Without a doubt, Bowers’ final piece of advice is to invest in video.

“Video is going to be the next big thing. Not only will video explain products, it will build a relationship with the person demonstrating the product.”

“In this RevZilla video, he’s explaining a product that is pretty complicated and has a lot of functions – but he makes me feel confident that I can use a product like this.”

“This is a concept easily portable to other genres – high-credibility spokesmodels, similar to TV commercials, but with the luxury of time to establish ‘relationships’ with viewers by simplifying the understanding and use of products.”


Specifically on Amazon, there’s been a huge push for video via creative options like Amazon Stores, Enhanced Brand Content, and A++ Content.

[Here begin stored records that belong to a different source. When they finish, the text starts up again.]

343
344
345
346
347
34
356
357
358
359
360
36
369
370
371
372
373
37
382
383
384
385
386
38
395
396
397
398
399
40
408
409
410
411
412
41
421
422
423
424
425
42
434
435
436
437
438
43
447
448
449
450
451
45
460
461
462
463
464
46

“We’ve seen video become a bigger deal on Amazon over the past year or so as they continue to optimize the search and shopping experience,” Jordan Gisch, Marketplace Channel Analyst at CPC Strategy said.


“Currently, Sellers can get ‘related video shorts’ on detail pages by hosting a video on AWS and tagging it with related content to your product detail page. Vendors can also add a video as one of the secondary image placements on their detail page (and this is currently open as a beta for some 3P sellers via EBC).”

Final takeaways:

For brands who want to stay competitive on shopping channels, having quality product photography and video is no longer an option – it’s a necessity.


As Amazon (and other channels) continue to provide brands with new opportunities to communicate their unique story, it is now more important than ever before to invest in quality product photography (and video) rather than clean up the mess of product misrepresentations or miss out on valuable conversions.